Belly fat is simply the accumulation of fat around your abdominal region. And while people tend to carry fat and excess weight differently, the method of losing it is the same. This is largely due to the fact that calories affect both the gain and the loss of weight, so losing belly fat is much like any other form of weight loss. A combination of diet and exercise greatly affects the amount of calories you consume and burn each day, which can translate into a loss in weight, and consequently, belly fat.
Step 1
Change your diet. By making dietary changes, you can reduce your caloric intake and create the caloric deficit needed to lose weight. If you accumulate a deficit of 3,500 calories, you can expect to lose 1 lb. of fat, explains the National Institutes of Health.
Step 2
Walk, bike, swim, jog or take part in an athletic pursuit every day. Each of these activities increases the amount of energy you expend, and energy expenditure burns extra calories. The more calories you burn, the more likely you are to create the caloric deficit needed to lose weight. Much like diet, a caloric deficit of 3,500 calories through exercise translates into 1 lb. of weight loss.
Step 3
Build muscle through strength training. Although you're trying to lose belly fat, building muscle can increase the amount of daily calories you burn and thereby cause additional weight loss. Lifting weights and climbing stairs are just two ways to build the muscle needed to enhance your caloric burn and enable you to lose belly fat.
Step 4
Find other ways to increase your energy expenditure each day.

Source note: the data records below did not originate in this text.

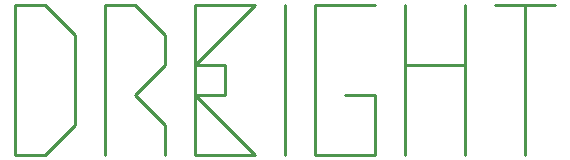
<source format=gbr>
%TF.GenerationSoftware,KiCad,Pcbnew,(6.0.4)*%
%TF.CreationDate,2022-04-29T23:18:29+02:00*%
%TF.ProjectId,fr4plate,66723470-6c61-4746-952e-6b696361645f,rev?*%
%TF.SameCoordinates,Original*%
%TF.FileFunction,Copper,L1,Top*%
%TF.FilePolarity,Positive*%
%FSLAX46Y46*%
G04 Gerber Fmt 4.6, Leading zero omitted, Abs format (unit mm)*
G04 Created by KiCad (PCBNEW (6.0.4)) date 2022-04-29 23:18:29*
%MOMM*%
%LPD*%
G01*
G04 APERTURE LIST*
%TA.AperFunction,Conductor*%
%ADD10C,0.250000*%
%TD*%
G04 APERTURE END LIST*
D10*
%TO.N,*%
X297180000Y-114300000D02*
X302260000Y-109220000D01*
X297180000Y-116840000D02*
X302260000Y-121920000D01*
X299720000Y-116840000D02*
X297180000Y-116840000D01*
X299720000Y-114300000D02*
X299720000Y-116840000D01*
X325120000Y-121920000D02*
X325120000Y-109220000D01*
X327660000Y-109220000D02*
X322580000Y-109220000D01*
X320040000Y-114300000D02*
X320040000Y-121920000D01*
X314960000Y-114300000D02*
X314960000Y-109220000D01*
X320040000Y-114300000D02*
X320040000Y-109220000D01*
X314960000Y-121920000D02*
X314960000Y-114300000D01*
X314960000Y-114300000D02*
X320040000Y-114300000D01*
X312420000Y-121920000D02*
X312420000Y-116840000D01*
X307340000Y-121920000D02*
X312420000Y-121920000D01*
X307340000Y-109220000D02*
X307340000Y-121920000D01*
X312420000Y-116840000D02*
X309880000Y-116840000D01*
X312420000Y-109220000D02*
X307340000Y-109220000D01*
X304800000Y-121920000D02*
X304800000Y-109220000D01*
X297180000Y-121920000D02*
X302260000Y-121920000D01*
X297180000Y-114300000D02*
X299720000Y-114300000D01*
X297180000Y-114300000D02*
X297180000Y-109220000D01*
X297180000Y-121920000D02*
X297180000Y-114300000D01*
X297180000Y-109220000D02*
X302260000Y-109220000D01*
X294640000Y-119380000D02*
X294640000Y-121920000D01*
X294640000Y-114300000D02*
X292100000Y-116840000D01*
X292100000Y-116840000D02*
X294640000Y-119380000D01*
X294640000Y-111760000D02*
X294640000Y-114300000D01*
X292100000Y-109220000D02*
X294640000Y-111760000D01*
X289560000Y-109220000D02*
X292100000Y-109220000D01*
X289560000Y-121920000D02*
X289560000Y-109220000D01*
X284480000Y-109220000D02*
X281940000Y-109220000D01*
X287020000Y-119380000D02*
X287020000Y-111760000D01*
X284480000Y-121920000D02*
X287020000Y-119380000D01*
X287020000Y-111760000D02*
X284480000Y-109220000D01*
X281940000Y-121920000D02*
X284480000Y-121920000D01*
X281940000Y-109220000D02*
X281940000Y-121920000D01*
%TD*%
M02*

</source>
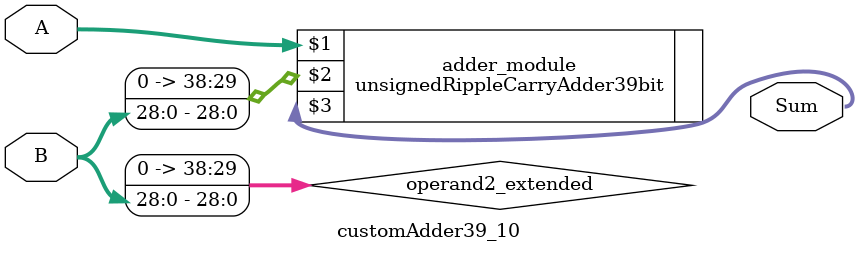
<source format=v>
module customAdder39_10(
                        input [38 : 0] A,
                        input [28 : 0] B,
                        
                        output [39 : 0] Sum
                );

        wire [38 : 0] operand2_extended;
        
        assign operand2_extended =  {10'b0, B};
        
        unsignedRippleCarryAdder39bit adder_module(
            A,
            operand2_extended,
            Sum
        );
        
        endmodule
        
</source>
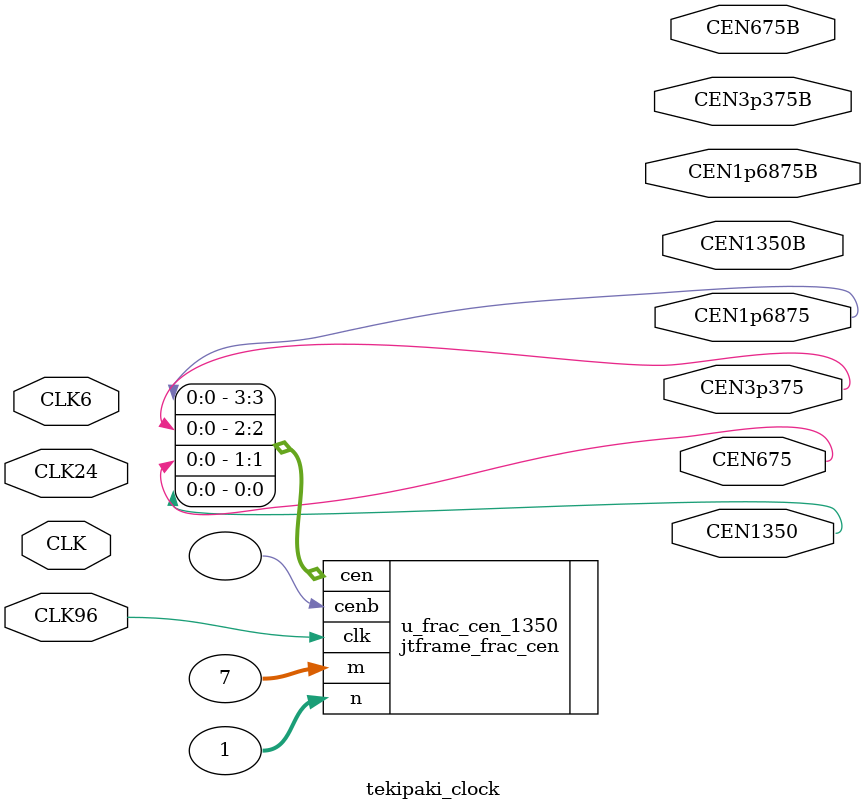
<source format=v>
/*
* <-- pr4m0d -->
* https://pram0d.com
* https://twitter.com/pr4m0d
* https://github.com/psomashekar
*
* Copyright (c) 2022 Pramod Somashekar
*
* <-- atrac17 -->
* https://coinopcollection.org
* https://twitter.com/_atrac17
* https://github.com/atrac17
*
* Copyright (c) 2024 atrac17
*
* This program is free software: you can redistribute it and/or modify
* it under the terms of the GNU General Public License as published by
* the Free Software Foundation, either version 3 of the License, or
* (at your option) any later version.
*
* This program is distributed in the hope that it will be useful,
* but WITHOUT ANY WARRANTY; without even the implied warranty of
* MERCHANTABILITY or FITNESS FOR A PARTICULAR PURPOSE.  See the
* GNU General Public License for more details.
*
* You should have received a copy of the GNU General Public License
* along with this program.  If not, see <https://www.gnu.org/licenses/>.
*/
module tekipaki_clock (
    input CLK,         //47.25 mhz
    input CLK96,       //94.5 mhz
    input CLK24,       //27 mhz
    input CLK6,        //6.75 mhz
    output CEN675,     //6.75 mhz
    output CEN675B,    //6.75 mhz
    output CEN3p375,   //3.375 mhz
    output CEN3p375B,  //3.375 mhz
    output CEN1p6875,  //1.6875 mhz
    output CEN1p6875B, //1.6875 mhz
    output CEN1350,    //13.5 mhz
    output CEN1350B    //13.5 mhz
);

// 94.5/7  = 13.5
// 94.5/14 = 6.75
// 94.5/28 = 3.375
// 94.5/56 = 1.6875

jtframe_frac_cen #(.W(4)) u_frac_cen_1350(
    .clk(CLK96),
    .n(1),
    .m(7),
    .cen({CEN1p6875, CEN3p375, CEN675, CEN1350}),
    .cenb()
);

endmodule

</source>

Simple things like biking or walking to work, raking leaves, mowing grass, washing floors, vacuuming carpet and taking the stairs can increase energy expenditure, and thus boost your caloric burn each day.
Tips and Warnings
- Eating healthier foods is one way to change your diet, and subsequently create a caloric deficit. Fruits, vegetables, whole grains, low-fat dairy, fish, poultry and lean meats all contain a limited amount of calories. By including more of these foods in your daily eating habits, you naturally lower your caloric intake without sacrificing the feeling of satiation. Minimizing your portion sizes is another way to change your diet, and subsequently create a caloric deficit. If you eat less food, you consume fewer calories, so try to cut down on your portion sizes. With this method, you're still eating the foods you like, but they are not worth the same caloric value.
- Women shouldn't lower their caloric intake below 1,200 calories and men shouldn't lower it below 1,500 calories, warns the National Institutes of Health. Such dietary constraints should only be done under the supervision of a medical professional.